▶ WORK INSTRUCTIONS: In the news item on the defense bill markup, copy word for word the passage that begins at the words "Week ahead: Marathon" and stops after "activities and funding.".

▶ TEXT EXCERPT:

Week ahead: Marathon markup on defense bill
The House Armed Services Committee will mark up its annual defense policy bill, which authorizes Pentagon activities and funding.
It is expected to be a marathon session on Wednesday, lasting from 10 a.m. to the wee hours of Thursday morning, as the panel decides on a number of controversial Pentagon initiatives, including whether to retire the A-10 attack jet fleet and accept the Army’s Aviation Restructure Initiative.
The panel’s subcommittees have already rolled out their portions of the bill. One notable decision was to adopt recommendations from a blue-ribbon panel reforming the military’s retirement system.
{mosads}The panel is seeking to change the Pentagon’s retirement program to allow all troops after two years to invest in a plan similar to a 401(k).

▶ DATASET EXTRACT:
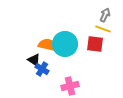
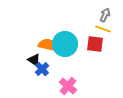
blue cross: rotated 16 degrees clockwise
pink cross: moved 2 px left; rotated 36 degrees counterclockwise
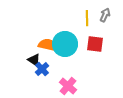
yellow line: moved 16 px left, 11 px up; rotated 70 degrees clockwise
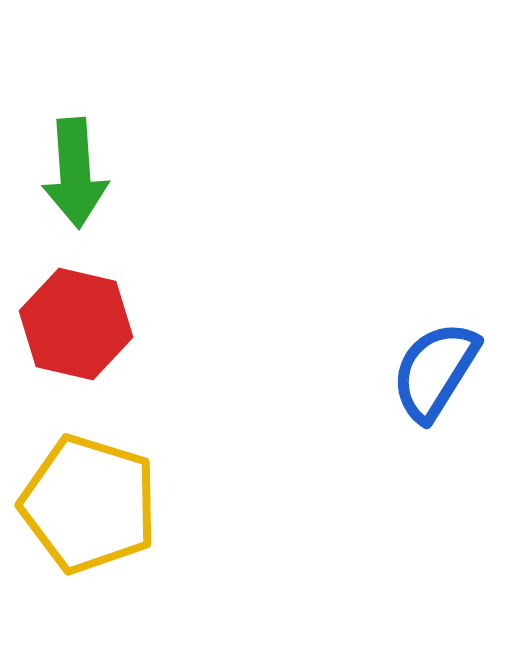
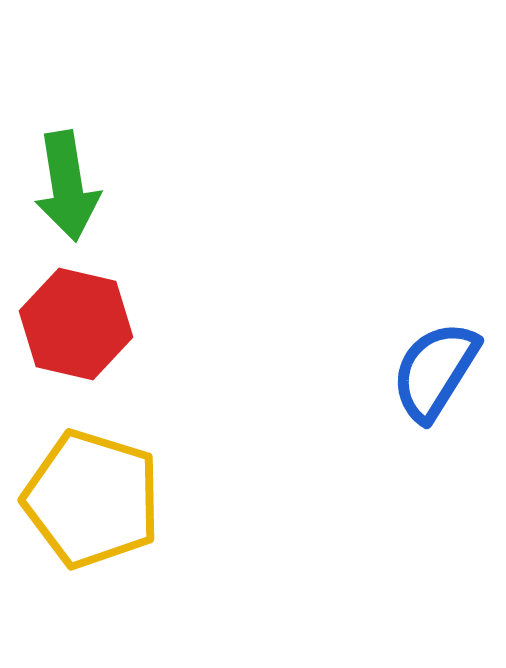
green arrow: moved 8 px left, 13 px down; rotated 5 degrees counterclockwise
yellow pentagon: moved 3 px right, 5 px up
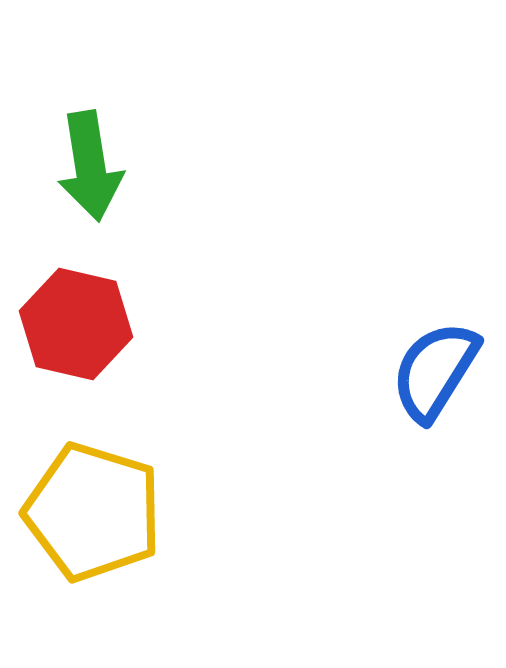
green arrow: moved 23 px right, 20 px up
yellow pentagon: moved 1 px right, 13 px down
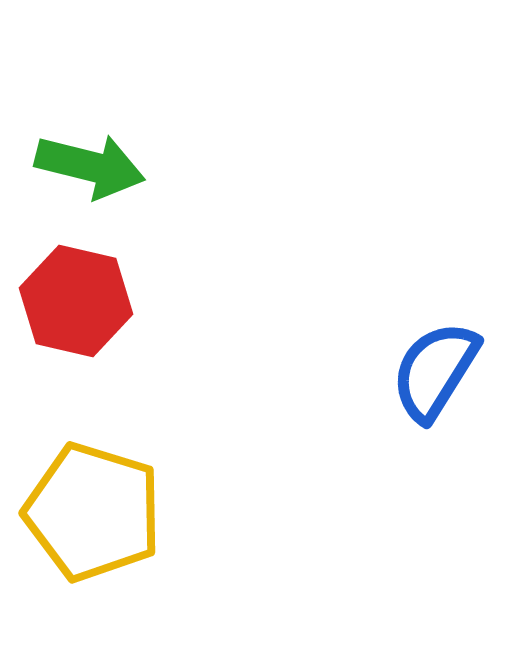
green arrow: rotated 67 degrees counterclockwise
red hexagon: moved 23 px up
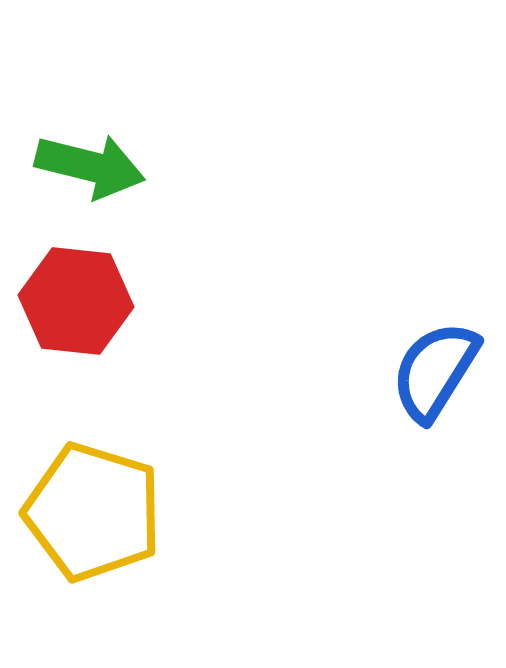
red hexagon: rotated 7 degrees counterclockwise
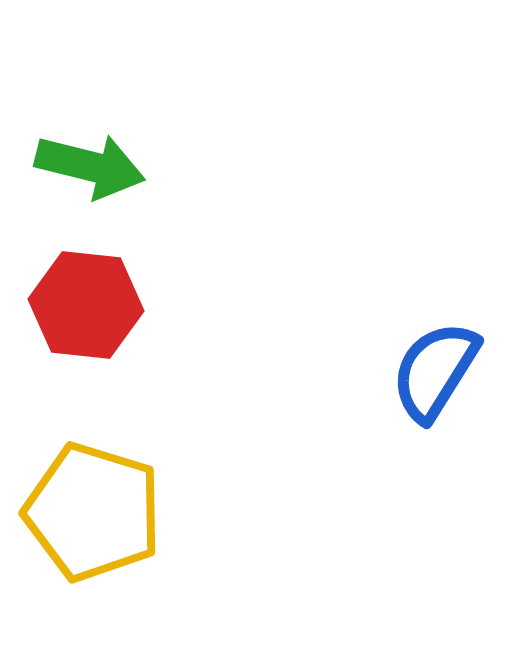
red hexagon: moved 10 px right, 4 px down
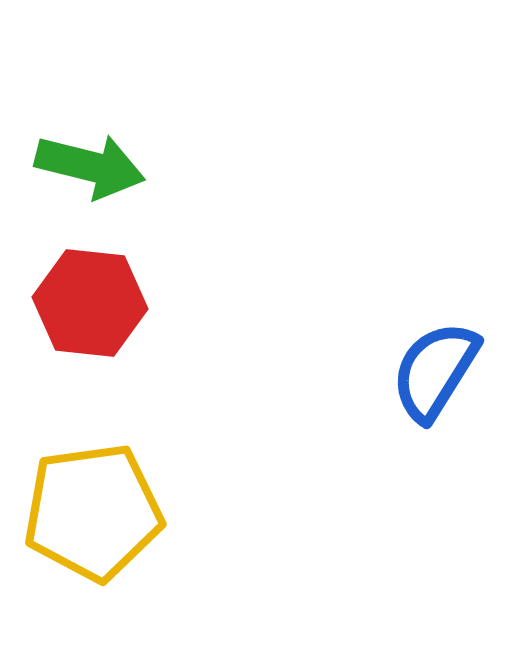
red hexagon: moved 4 px right, 2 px up
yellow pentagon: rotated 25 degrees counterclockwise
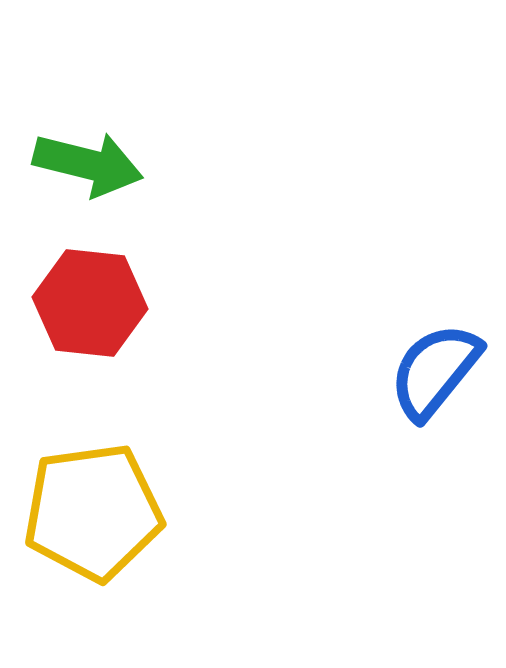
green arrow: moved 2 px left, 2 px up
blue semicircle: rotated 7 degrees clockwise
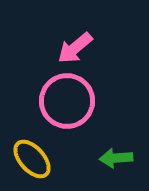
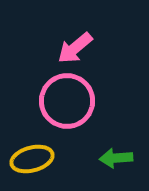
yellow ellipse: rotated 63 degrees counterclockwise
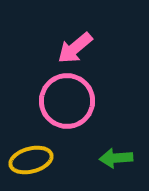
yellow ellipse: moved 1 px left, 1 px down
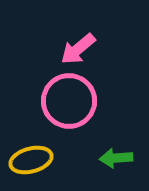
pink arrow: moved 3 px right, 1 px down
pink circle: moved 2 px right
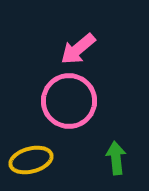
green arrow: rotated 88 degrees clockwise
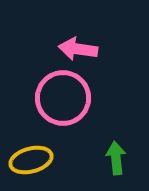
pink arrow: rotated 48 degrees clockwise
pink circle: moved 6 px left, 3 px up
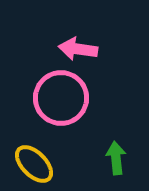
pink circle: moved 2 px left
yellow ellipse: moved 3 px right, 4 px down; rotated 60 degrees clockwise
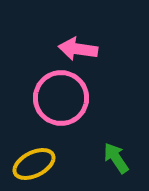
green arrow: rotated 28 degrees counterclockwise
yellow ellipse: rotated 72 degrees counterclockwise
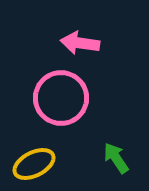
pink arrow: moved 2 px right, 6 px up
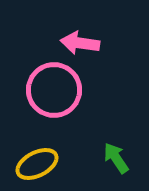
pink circle: moved 7 px left, 8 px up
yellow ellipse: moved 3 px right
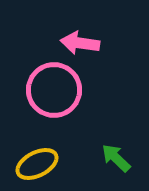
green arrow: rotated 12 degrees counterclockwise
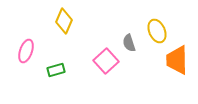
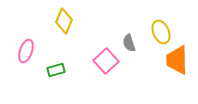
yellow ellipse: moved 4 px right, 1 px down
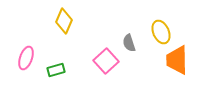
pink ellipse: moved 7 px down
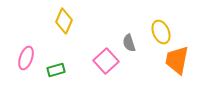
orange trapezoid: rotated 12 degrees clockwise
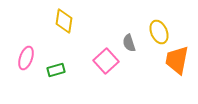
yellow diamond: rotated 15 degrees counterclockwise
yellow ellipse: moved 2 px left
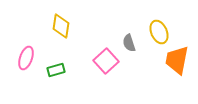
yellow diamond: moved 3 px left, 5 px down
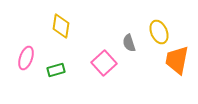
pink square: moved 2 px left, 2 px down
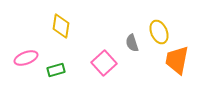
gray semicircle: moved 3 px right
pink ellipse: rotated 50 degrees clockwise
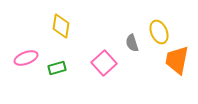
green rectangle: moved 1 px right, 2 px up
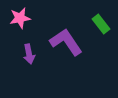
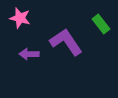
pink star: rotated 25 degrees clockwise
purple arrow: rotated 102 degrees clockwise
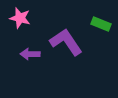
green rectangle: rotated 30 degrees counterclockwise
purple arrow: moved 1 px right
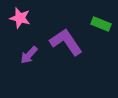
purple arrow: moved 1 px left, 1 px down; rotated 48 degrees counterclockwise
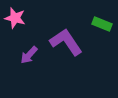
pink star: moved 5 px left
green rectangle: moved 1 px right
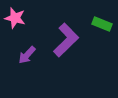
purple L-shape: moved 2 px up; rotated 80 degrees clockwise
purple arrow: moved 2 px left
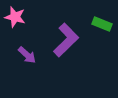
pink star: moved 1 px up
purple arrow: rotated 90 degrees counterclockwise
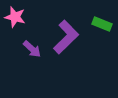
purple L-shape: moved 3 px up
purple arrow: moved 5 px right, 6 px up
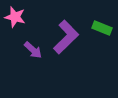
green rectangle: moved 4 px down
purple arrow: moved 1 px right, 1 px down
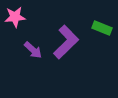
pink star: rotated 20 degrees counterclockwise
purple L-shape: moved 5 px down
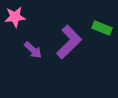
purple L-shape: moved 3 px right
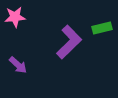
green rectangle: rotated 36 degrees counterclockwise
purple arrow: moved 15 px left, 15 px down
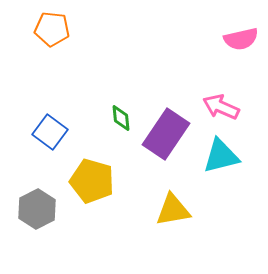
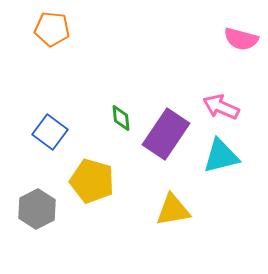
pink semicircle: rotated 28 degrees clockwise
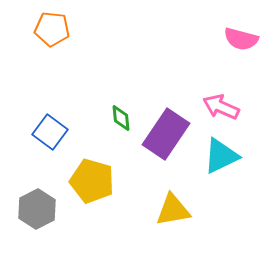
cyan triangle: rotated 12 degrees counterclockwise
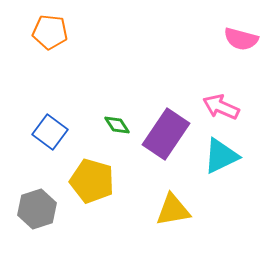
orange pentagon: moved 2 px left, 3 px down
green diamond: moved 4 px left, 7 px down; rotated 28 degrees counterclockwise
gray hexagon: rotated 9 degrees clockwise
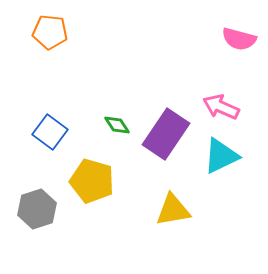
pink semicircle: moved 2 px left
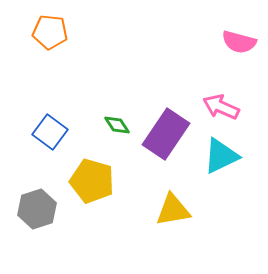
pink semicircle: moved 3 px down
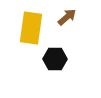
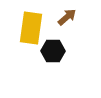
black hexagon: moved 2 px left, 8 px up
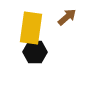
black hexagon: moved 18 px left, 1 px down
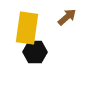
yellow rectangle: moved 4 px left
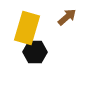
yellow rectangle: rotated 8 degrees clockwise
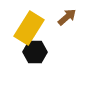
yellow rectangle: moved 2 px right; rotated 16 degrees clockwise
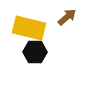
yellow rectangle: rotated 72 degrees clockwise
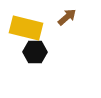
yellow rectangle: moved 3 px left
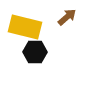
yellow rectangle: moved 1 px left, 1 px up
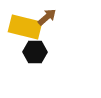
brown arrow: moved 20 px left
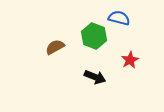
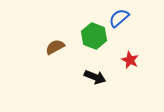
blue semicircle: rotated 55 degrees counterclockwise
red star: rotated 18 degrees counterclockwise
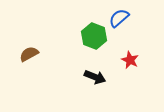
brown semicircle: moved 26 px left, 7 px down
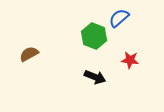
red star: rotated 18 degrees counterclockwise
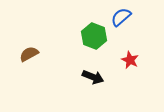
blue semicircle: moved 2 px right, 1 px up
red star: rotated 18 degrees clockwise
black arrow: moved 2 px left
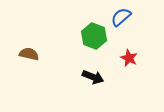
brown semicircle: rotated 42 degrees clockwise
red star: moved 1 px left, 2 px up
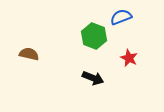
blue semicircle: rotated 20 degrees clockwise
black arrow: moved 1 px down
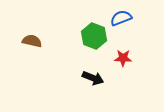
blue semicircle: moved 1 px down
brown semicircle: moved 3 px right, 13 px up
red star: moved 6 px left; rotated 24 degrees counterclockwise
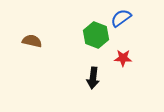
blue semicircle: rotated 15 degrees counterclockwise
green hexagon: moved 2 px right, 1 px up
black arrow: rotated 75 degrees clockwise
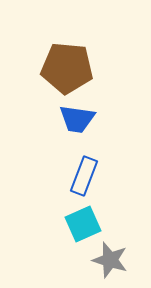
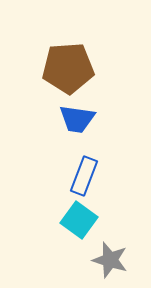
brown pentagon: moved 1 px right; rotated 9 degrees counterclockwise
cyan square: moved 4 px left, 4 px up; rotated 30 degrees counterclockwise
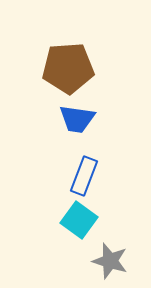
gray star: moved 1 px down
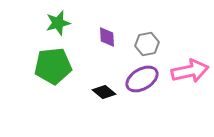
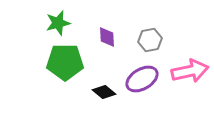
gray hexagon: moved 3 px right, 4 px up
green pentagon: moved 12 px right, 4 px up; rotated 6 degrees clockwise
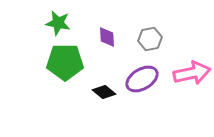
green star: rotated 25 degrees clockwise
gray hexagon: moved 1 px up
pink arrow: moved 2 px right, 2 px down
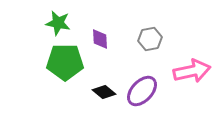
purple diamond: moved 7 px left, 2 px down
pink arrow: moved 2 px up
purple ellipse: moved 12 px down; rotated 16 degrees counterclockwise
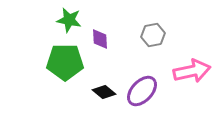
green star: moved 11 px right, 3 px up
gray hexagon: moved 3 px right, 4 px up
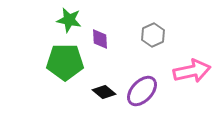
gray hexagon: rotated 15 degrees counterclockwise
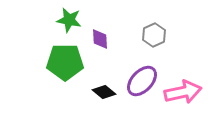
gray hexagon: moved 1 px right
pink arrow: moved 9 px left, 21 px down
purple ellipse: moved 10 px up
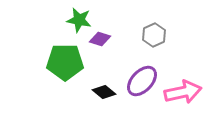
green star: moved 10 px right
purple diamond: rotated 70 degrees counterclockwise
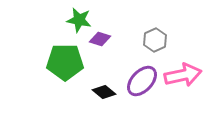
gray hexagon: moved 1 px right, 5 px down
pink arrow: moved 17 px up
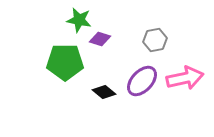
gray hexagon: rotated 15 degrees clockwise
pink arrow: moved 2 px right, 3 px down
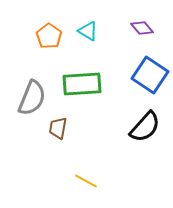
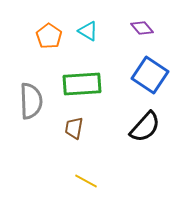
gray semicircle: moved 1 px left, 3 px down; rotated 24 degrees counterclockwise
brown trapezoid: moved 16 px right
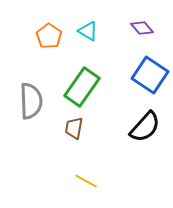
green rectangle: moved 3 px down; rotated 51 degrees counterclockwise
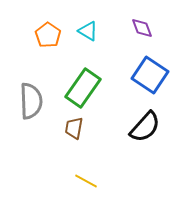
purple diamond: rotated 20 degrees clockwise
orange pentagon: moved 1 px left, 1 px up
green rectangle: moved 1 px right, 1 px down
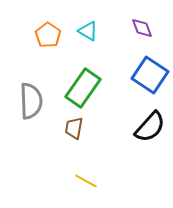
black semicircle: moved 5 px right
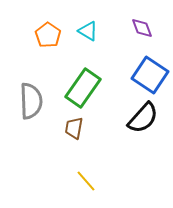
black semicircle: moved 7 px left, 9 px up
yellow line: rotated 20 degrees clockwise
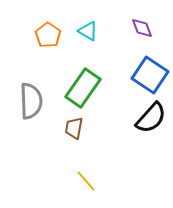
black semicircle: moved 8 px right
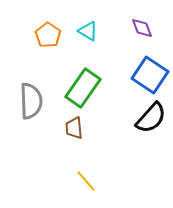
brown trapezoid: rotated 15 degrees counterclockwise
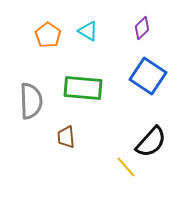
purple diamond: rotated 65 degrees clockwise
blue square: moved 2 px left, 1 px down
green rectangle: rotated 60 degrees clockwise
black semicircle: moved 24 px down
brown trapezoid: moved 8 px left, 9 px down
yellow line: moved 40 px right, 14 px up
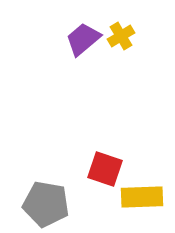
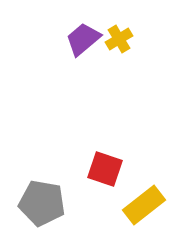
yellow cross: moved 2 px left, 3 px down
yellow rectangle: moved 2 px right, 8 px down; rotated 36 degrees counterclockwise
gray pentagon: moved 4 px left, 1 px up
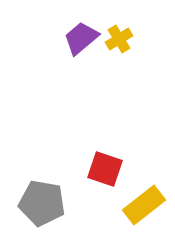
purple trapezoid: moved 2 px left, 1 px up
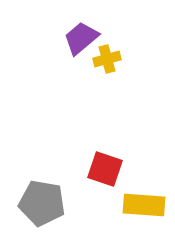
yellow cross: moved 12 px left, 20 px down; rotated 16 degrees clockwise
yellow rectangle: rotated 42 degrees clockwise
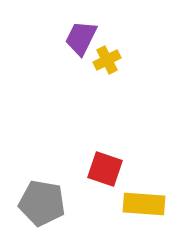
purple trapezoid: rotated 24 degrees counterclockwise
yellow cross: moved 1 px down; rotated 12 degrees counterclockwise
yellow rectangle: moved 1 px up
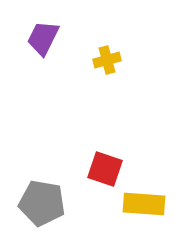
purple trapezoid: moved 38 px left
yellow cross: rotated 12 degrees clockwise
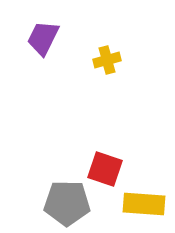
gray pentagon: moved 25 px right; rotated 9 degrees counterclockwise
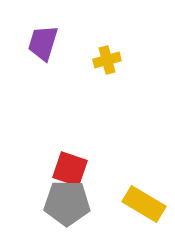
purple trapezoid: moved 5 px down; rotated 9 degrees counterclockwise
red square: moved 35 px left
yellow rectangle: rotated 27 degrees clockwise
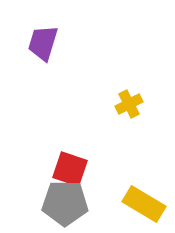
yellow cross: moved 22 px right, 44 px down; rotated 12 degrees counterclockwise
gray pentagon: moved 2 px left
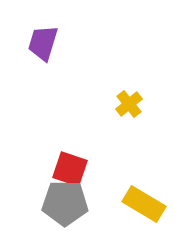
yellow cross: rotated 12 degrees counterclockwise
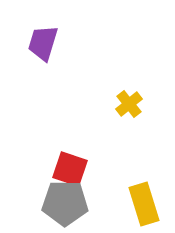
yellow rectangle: rotated 42 degrees clockwise
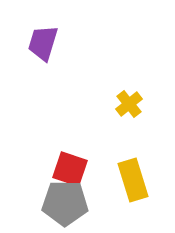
yellow rectangle: moved 11 px left, 24 px up
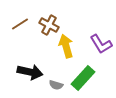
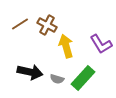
brown cross: moved 2 px left
gray semicircle: moved 1 px right, 6 px up
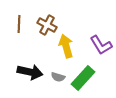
brown line: moved 1 px left; rotated 54 degrees counterclockwise
purple L-shape: moved 1 px down
gray semicircle: moved 1 px right, 2 px up
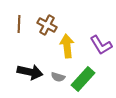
yellow arrow: moved 1 px right; rotated 10 degrees clockwise
green rectangle: moved 1 px down
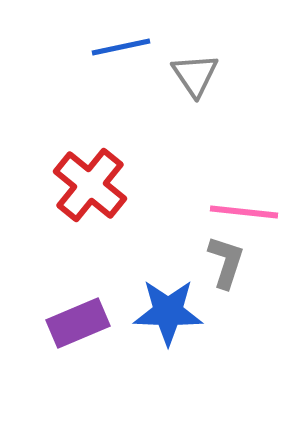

▶ FULL SOLUTION:
Week ahead: Marathon markup on defense bill
The House Armed Services Committee will mark up its annual defense policy bill, which authorizes Pentagon activities and funding.